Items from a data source
:::

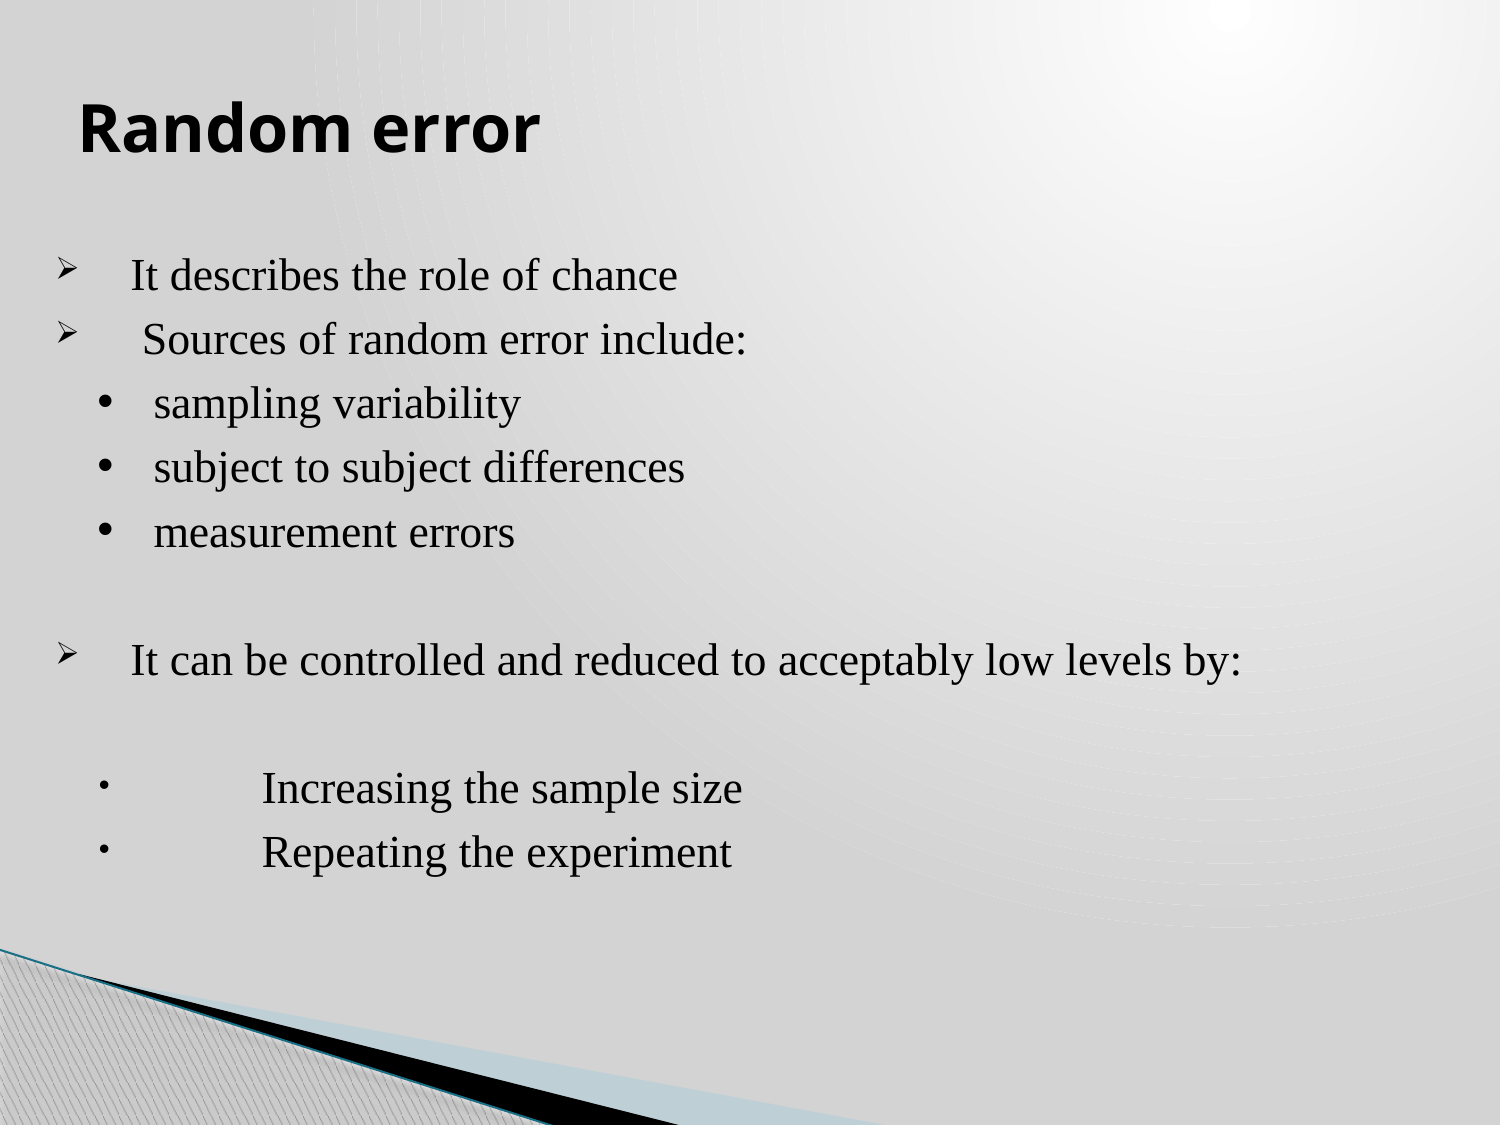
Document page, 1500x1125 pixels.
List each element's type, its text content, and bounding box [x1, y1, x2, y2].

list It describes the role of chance Sources of random error include: sampling variability subject to subject differences measurement errors It can be controlled and reduced to acceptably low levels by: Increasing the sample size Repeating the experiment [40, 237, 1460, 1066]
title Random error [62, 75, 1413, 177]
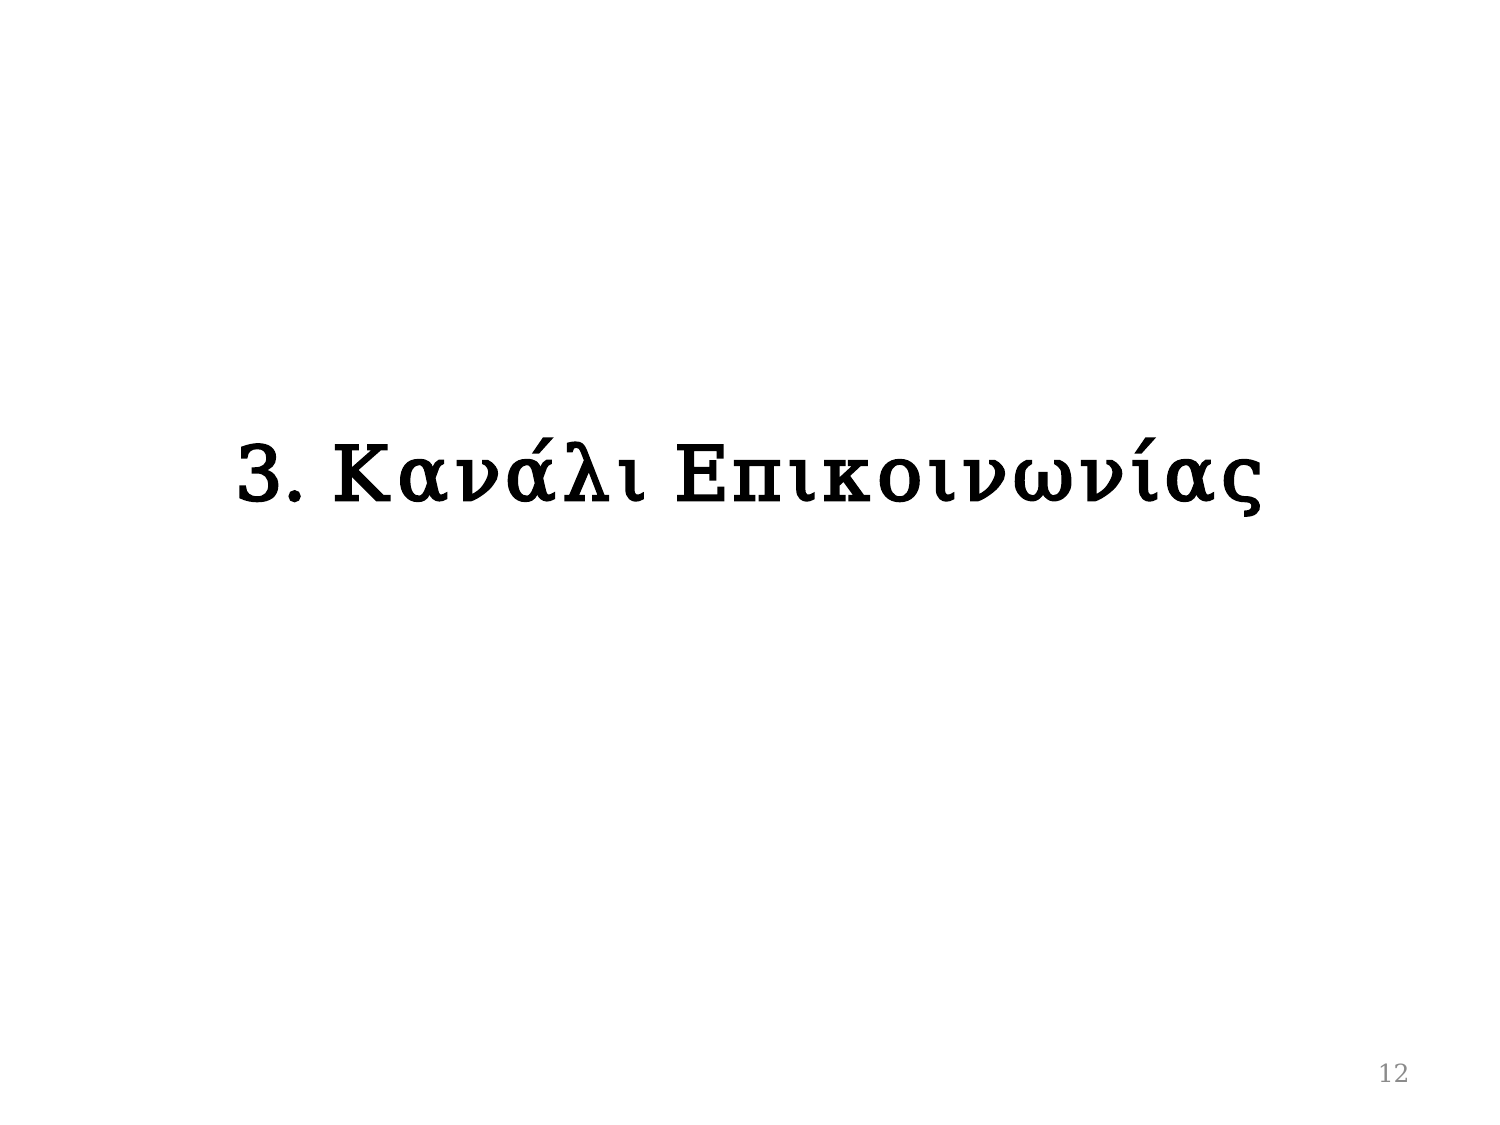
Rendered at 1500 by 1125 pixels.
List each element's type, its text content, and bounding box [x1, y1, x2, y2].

slide_number 12 [1074, 1042, 1425, 1103]
title 3. Κανάλι Επικοινωνίας [112, 349, 1388, 591]
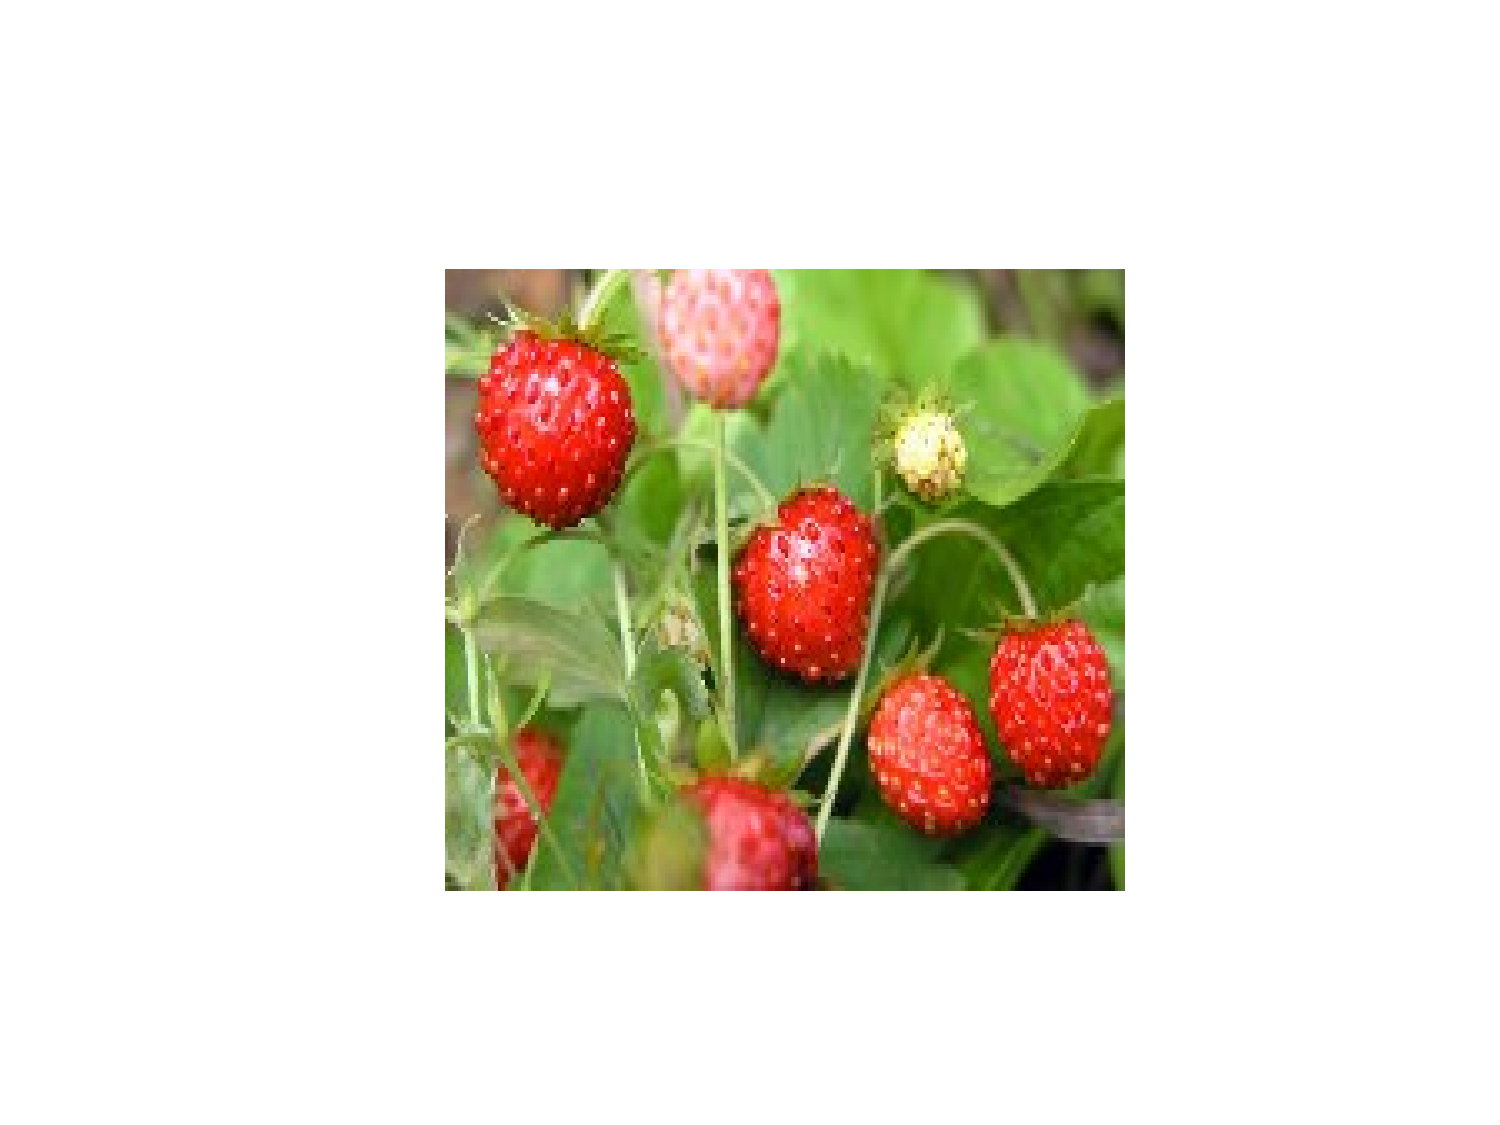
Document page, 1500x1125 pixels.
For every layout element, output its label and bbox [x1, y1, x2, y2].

list [445, 269, 1126, 891]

:::

◆ WHAT TO PRODUCE:
Without altering anything, output all the lines above but none of the images.

◆ EXPECTED ANSWER:
Document page, 1500x1125 pixels.
List each element's type, its text content, and bounding box [x1, y1, x2, y2].

list It describes the role of chance Sources of random error include: sampling variability subject to subject differences measurement errors It can be controlled and reduced to acceptably low levels by: Increasing the sample size Repeating the experiment [40, 237, 1460, 1066]
title Random error [62, 75, 1413, 177]
Rendered at 1500 by 1125 pixels.
List each element's type, its text content, and bounding box [x1, y1, x2, y2].

slide_number 12 [1074, 1042, 1425, 1103]
title 3. Κανάλι Επικοινωνίας [112, 349, 1388, 591]
Document page, 1500x1125 pixels.
For every layout element, output its label and bbox [x1, y1, x2, y2].

list [445, 269, 1126, 891]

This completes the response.